FIG. 6 is a diagram showing a change in cross-sectional area of the mold in the flow direction.

[Explanation of symbols]

10 ... Extruder, 40 ... Mold, 40A ... Rectifying area part, 40
B ... Narrowed area part, 41 ... Heater

Claims (2)

[Claims] 1. A mold for extrusion foaming used in a device for melting a volatile foaming agent and a thermoplastic resin in an extruder and then extruding the mixture through a mold into a low pressure region to form a rectangular foam. A rectifying zone portion and a narrowing zone portion connected to the rectifying zone portion, the rectifying zone portion is a cylindrical tube having a smooth inner peripheral surface, and the narrowing zone portion has a rectangular outlet.

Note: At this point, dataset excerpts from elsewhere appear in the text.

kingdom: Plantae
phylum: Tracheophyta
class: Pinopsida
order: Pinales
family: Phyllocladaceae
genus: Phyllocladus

And has a shape in which the cross-sectional area gradually decreases toward the outlet side, and the ratio (narrowing ratio) of the cross-sectional area X of the mold inlet to the cross-sectional area Y of the mold outlet ((X-Y) / X). But 90 ~
A mold for extrusion foaming, which is characterized by being 99.9%. 2. The extrusion foaming mold according to claim 1, wherein the diameter of the straightening zone is 0.8 to 1.5 times the diameter of the cylinder of the extruder.